Was würde es bedeuten, wenn es keine Honig- und Wildbienen mehr gäbe? Wie sähe eine Landwirtschaft ohne Bienen aus? Welche Bedeutung Bienen und ihre Produkte für Wirtschaft und Medizin haben, ist ebenso Gegenstand dieser Servus Reportage wie die Ursachen und Folgen des Bienensterbens und mögliche Gegenmaßnahmen.

Sind Bauern schuld?

Zahlreiche Nutzpflanzen würden ohne Honig- und Wildbienen aussterben. Und dennoch sind es gerade die Bauern, denen maßgebliche Schuld am Bienensterben nachgesagt wird – durch den übermäßigen Einsatz von Pflanzenschutzmitteln. Ein Vorwurf, den etwa Rübenbauer Ernst Karpfinger nicht auf sich sitzen lassen will.

Kampf gegen Varroa-Milbe

Der Veterinärmediziner und Bienenforscher Benjamin Lamp fordert daher ein Umdenken im Agrarsektor. Lamp kämpft vor allem auch gegen eine andere lebensbedrohliche Gefahr für die Honigbiene: Die Varroa-Milbe. Der Parasit ist Jahr für Jahr für den Tod von tausenden Bienenvölkern in Österreich verantwortlich.

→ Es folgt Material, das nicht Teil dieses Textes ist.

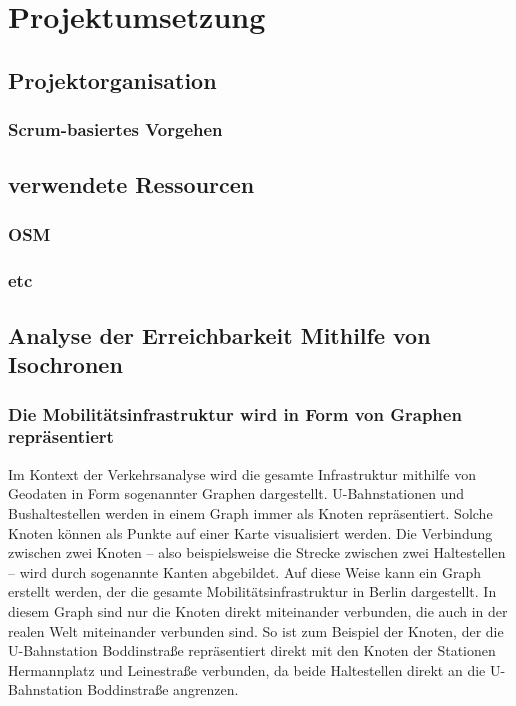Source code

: \newpage
\section{Projektumsetzung} \label{projektumsetzung}

\subsection{Projektorganisation}
\subsubsection{Scrum-basiertes Vorgehen}

\subsection{verwendete Ressourcen}
\subsubsection{OSM}
\subsubsection{etc}

\subsection{Analyse der Erreichbarkeit Mithilfe von Isochronen}
\subsubsection{Die Mobilitätsinfrastruktur wird in Form von Graphen repräsentiert}

Im Kontext der Verkehrsanalyse wird die gesamte Infrastruktur mithilfe von Geodaten in Form sogenannter Graphen dargestellt. U-Bahnstationen und Bushaltestellen werden in einem Graph immer als Knoten repräsentiert. Solche Knoten können als Punkte auf einer Karte visualisiert werden. Die Verbindung zwischen zwei Knoten – also beispielsweise die Strecke zwischen zwei Haltestellen – wird durch sogenannte Kanten abgebildet. Auf diese Weise kann ein Graph erstellt werden, der die gesamte Mobilitätsinfrastruktur in Berlin dargestellt. In diesem Graph sind nur die Knoten direkt miteinander verbunden, die auch in der realen Welt miteinander verbunden sind. So ist zum Beispiel der Knoten, der die U-Bahnstation Boddinstraße repräsentiert direkt mit den Knoten der Stationen Hermannplatz und Leinestraße verbunden, da beide Haltestellen direkt an die U-Bahnstation Boddinstraße angrenzen.

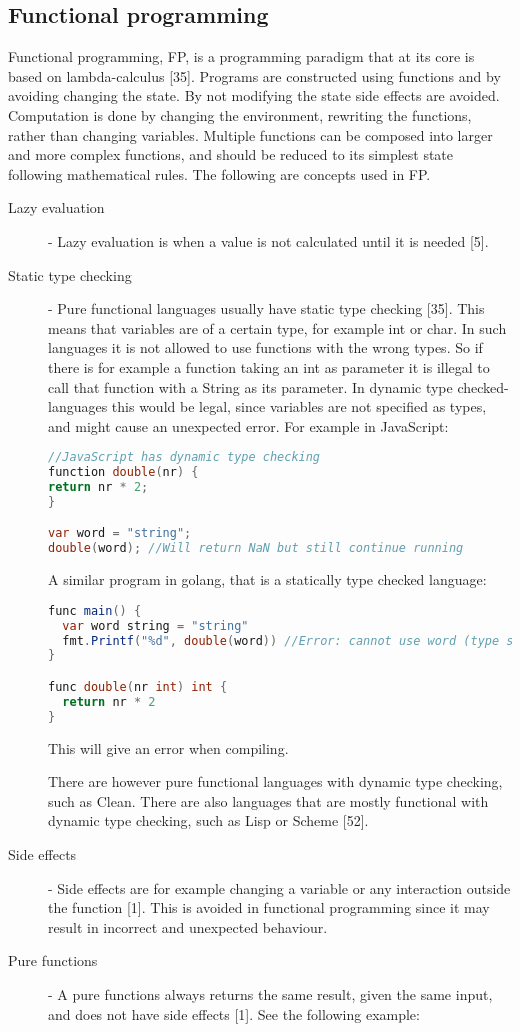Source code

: \documentclass {article}
\begin{document}
\subsection{Functional programming}
Functional programming, FP, is a programming paradigm that at its core is based on lambda-calculus [35]. Programs are constructed using functions and by avoiding changing the state. By not modifying the state side effects are avoided. Computation is done by changing the environment, rewriting the functions, rather than changing variables. Multiple functions can be composed into larger and more complex functions, and should be reduced to its simplest state following mathematical rules. The following are concepts used in FP.
\begin{description}
\item [Lazy evaluation] - Lazy evaluation is when a value is not calculated until it is needed [5].
\item [Static type checking] - Pure functional languages usually have static type checking [35]. This means that variables are of a certain type, for example int or char. In such languages it is not allowed to use functions with the wrong types. So if there is for example a function taking an int as parameter it is illegal to call that function with a String as its parameter. In dynamic type checked-languages this would be legal, since variables are not specified as types, and might cause an unexpected error. For example in JavaScript:

\begin{lstlisting}[language=Java]
//JavaScript has dynamic type checking
function double(nr) {
return nr * 2;
}

var word = "string";
double(word); //Will return NaN but still continue running
\end{lstlisting}

\item [ ] A similar program in golang, that is a statically type checked language:

\begin{lstlisting}[language=Java]
func main() {
  var word string = "string"
  fmt.Printf("%d", double(word)) //Error: cannot use word (type string) as type int in argument to double
}

func double(nr int) int {
  return nr * 2
}
\end{lstlisting}

\item [ ] This will give an error when compiling.
\item[] There are however pure functional languages with dynamic type checking, such as Clean. There are also languages that are mostly functional with dynamic type checking, such as Lisp or Scheme [52].
\item [Side effects] - Side effects are for example changing a variable or any interaction outside the function [1]. This is avoided in functional programming since it may result in incorrect and unexpected behaviour. 
\item [Pure functions] - A pure functions always returns the same result, given the same input, and does not have side effects [1]. See the following example: 


\end{description}
\end{document}
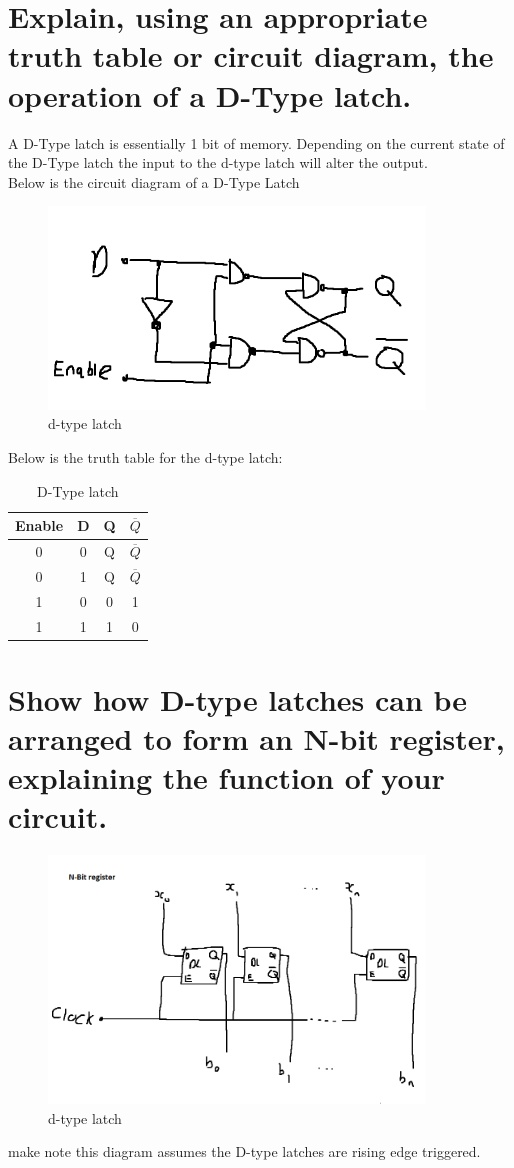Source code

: \documentclass{article}
\begin{document}
\section{Explain, using an appropriate truth table or circuit diagram, the operation of a D-Type latch.}
A D-Type latch is essentially 1 bit of memory. Depending on the current state of
the D-Type latch the input to the d-type latch will alter the output.\\
Below is the circuit diagram of a D-Type Latch
\begin{figure}[h]
    \centering
    \includegraphics[width=100mm]{digitalLogic6.PNG}
    \caption{d-type latch}
    \label{fig:my_label}
\end{figure}

Below is the truth table for the d-type latch:\newpage
\begin{table}[h]
    \centering
    \begin{tabular}{|c c|c c|}
        Enable & D & Q & $\overline{Q}$\\
        \hline
        0 & 0 & Q & $\overline{Q}$\\
        0 & 1 & Q & $\overline{Q}$\\
        1 & 0 & 0 & 1\\
        1 & 1 & 1 & 0
    \end{tabular}
    \caption{D-Type latch}
    \label{tab:my_label}
\end{table}

\section{Show how D-type latches can be arranged to form an N-bit register, explaining the function of your circuit.}
\begin{figure}[h]
    \centering
    \includegraphics[width=100mm]{digitalLogic7.PNG}
    \caption{d-type latch}
    \label{fig:my_label}
\end{figure}

make note this diagram assumes the D-type latches are rising edge triggered.
\end{document}
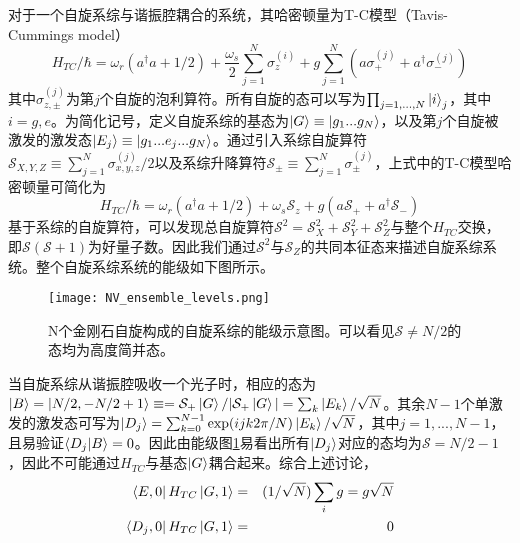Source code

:             对于一个自旋系综与谐振腔耦合的系统，其哈密顿量为T-C模型（Tavis-Cummings model）\cite{tavis1968exact}
            \begin{equation}
                \label{eqn:T-C_model}
                H_{TC}/\hbar = \omega_r (a^\dagger a + 1/2) + \frac{\omega_s}{2} \sum^N_{j=1} \sigma_z^{(i)} + g\sum^N_{j=1}( a \sigma_+^{(j)} + a^\dagger \sigma_-^{(j)} )
            \end{equation}
            其中$ \sigma^{(j)}_{z,\pm} $为第$j$个自旋的泡利算符。所有自旋的态可以写为$\prod_{j=1,...,N} \ket{i}_j $，其中$i=g,e$。为简化记号，定义自旋系综的基态为$\ket G \equiv \ket{g_1 ... g_N} $，以及第$j$个自旋被激发的激发态$\ket {E_j} \equiv \ket{g_1...e_j...g_N} $。通过引入系综自旋算符$ \mathcal S_{X,Y,Z} \equiv \sum^N_{j=1} \sigma^{(j)}_{x,y,z}/2 $以及系综升降算符$ \mathcal S_{\pm} \equiv \sum^N_{j=1} \sigma^{(j)}_{\pm} $，上式中的T-C模型哈密顿量可简化为
            \begin{equation}
                \label{eqn:TC_model_simplified}
                H_{TC}/\hbar = \omega_r (a^\dagger a + 1/2) + \omega_s \mathcal S_z + g( a \mathcal S_+ + a^\dagger \mathcal S_- )
            \end{equation}
            基于系综的自旋算符，可以发现总自旋算符$ \mathcal S^2  = \mathcal S_X^2 + \mathcal S_Y^2 + \mathcal S_Z^2 $与整个$H_{TC}$交换，即$ \mathcal S(\mathcal S+1) $为好量子数。因此我们通过$\mathcal S^2$与$\mathcal S_Z$的共同本征态来描述自旋系综系统。整个自旋系综系统的能级如下图所示。


            
            \begin{figure}[h]
                \centering
                \texttt{[image: NV\_ensemble\_levels.png]}
                \caption{N个金刚石自旋构成的自旋系综的能级示意图\cite{grezes2016towards}。可以看见$\mathcal S \neq N/2 $的态均为高度简并态。}
                \label{fig:NV_ensemble_levels}
            \end{figure}




            当自旋系综从谐振腔吸收一个光子时，相应的态为$\ket B = \ket{N/2, -N/2 + 1} \equiv = \mathcal S_+ \ket G/|\mathcal S_+ \ket G| = \sum_k \ket{E_k}/\sqrt N $。其余$N-1$个单激发的激发态可写为$\ket{D_j} = \sum^{N-1}_{k=0} \exp(ijk2\pi/N)\ket{E_k}/\sqrt N $，其中$j=1,...,N-1$，且易验证$\braket{D_j|B} = 0 $。因此由能级图\ref{fig:NV_ensemble_levels}易看出所有$\ket{D_j}$对应的态均为$\mathcal S = N/2-1$，因此不可能通过$H_{TC}$与基态$\ket{G}$耦合起来。综合上述讨论，
            \begin{eqnarray}
                \bra{E,0} H_{TC} \ket{G,1} &=&(1/\sqrt N)\sum_i g = g\sqrt N\\
                \bra{D_j,0} H_{TC}\ket{G,1} &=& 0
            \end{eqnarray}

Der Steirische Imker Wolfgang Macher kennt diesen Kampf gegen die Varroa-Milbe aus der täglichen Praxis. Macher vermietet zudem seine Bienenstöcke an interessierte Privatleute und trägt auch so zum Arterhalt bei.

Honig zur Wundheilung

Unumstritten dagegen ist, dass Bienenprodukte – allen voran Honig – in der Humanmedizin ihren Einsatz finden. Die Dermatologin Barbara Binder zeigt wie am LKH Graz Honig zur Wundheilung verwendet wird.